Research Priorities – Better Care
The HDR UK Better Care programme aims to improve people’s lives by equipping clinicians and patients in the UK with the best possible data-based information to make decision about their care. Our vision is that by 2030, patients across the UK will benefit from healthcare decisions informed by large scale data and advanced analytics to identify what will work best for them.
Research Priorities – Clinical Trials
Getting enough people for a clinical trial is critical, as there is a level below which a trial’s results are just not robust enough. These days, a large portion of NHS records are electronic, so we are able to search the database for all patients that could benefit from a particular trial, and source participants from the entire population. The HDR UK Clinical Trials programme uses health data to ensure that every individual across the UK has access to the latest treatments and technologies through access to clinical trials.
Clinical trials track long-term health of participants by having consented access to participants’ NHS medical records. This allows for more efficient and longer-term follow-up processes. We want to provide a system that all clinical triallists can use to identify large numbers of the right trial participants. We also work on new approach to analyse trial results.
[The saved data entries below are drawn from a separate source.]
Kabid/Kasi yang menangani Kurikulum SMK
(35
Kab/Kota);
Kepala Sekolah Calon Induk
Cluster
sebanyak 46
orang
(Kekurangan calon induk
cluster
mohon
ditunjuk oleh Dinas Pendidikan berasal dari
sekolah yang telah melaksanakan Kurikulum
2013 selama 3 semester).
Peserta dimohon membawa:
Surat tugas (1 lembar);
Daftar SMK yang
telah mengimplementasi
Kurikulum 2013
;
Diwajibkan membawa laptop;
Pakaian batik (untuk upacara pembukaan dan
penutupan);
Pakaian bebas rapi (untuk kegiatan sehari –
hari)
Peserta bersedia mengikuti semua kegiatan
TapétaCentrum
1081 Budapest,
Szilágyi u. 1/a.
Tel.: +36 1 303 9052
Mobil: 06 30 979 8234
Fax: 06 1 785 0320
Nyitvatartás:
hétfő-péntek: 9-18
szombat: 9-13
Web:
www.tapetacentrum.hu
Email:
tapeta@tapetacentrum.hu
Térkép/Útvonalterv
Research Priorities – Improving Public Health
The causes of poor health can be unexpected, long or short term, as well as local or global. We don’t always have the right data to know what effect a behaviour or intervention might have on public health. In many cases, the data we need already exists in GP surgeries and hospitals; the challenge is to create the infrastructure to link it all together. The HDR UK Improving Public Health programme aims to develop the capability to identify the things that cause ill-health in people, as well as the factors that result in improved health – no matter where they live or what their socioeconomic background – across the whole population of the UK.
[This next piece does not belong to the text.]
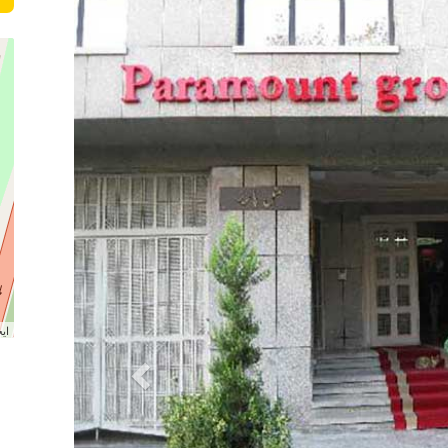
|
We will enable data science to transform public health research through linking to data beyond health care, for example, to other government sectors, organisations, and data on environments that influence our health.
Research Priorities – Understanding the Causes of Diseases
The HDR UK Understanding the Causes of Disease programme aims to help advance understanding of disease prediction, causation, and progression through the integration of molecular data and other intermediate phenotypes with routine clinical data. The overarching hypothesis is that insights into biology and disease aetiology (the causes of a disease of condition) can be revealed by integration of information, at scale, on genomics, other biomolecular traits, and high-resolution electronic health records (EHRs).
The ultimate vision is to create new informatics infrastructures and data science methods that help achieve a deep integration of biology, biomedicine, and population health science.
Trusted Research Environment (Data Safe Haven)
Trusted Research Environments, also known as ‘Data Safe Havens’, are highly secure spaces for researchers to access sensitive data. They are based on the idea that researchers should access and use data within a single secure environment. In other words: users go to the data, the data doesn’t travel to them. Trusted Research Environments have multiple layers of security and safeguards in place, designed to minimise the risk of anyone’s data being misused.
UK Health Data Research Alliance
HDR UK’s Alliance of leading health, care and research organisations united to establish best practice around the ethical use of UK health data for research and innovation at scale. Alliance members have listed their datasets on the Gateway.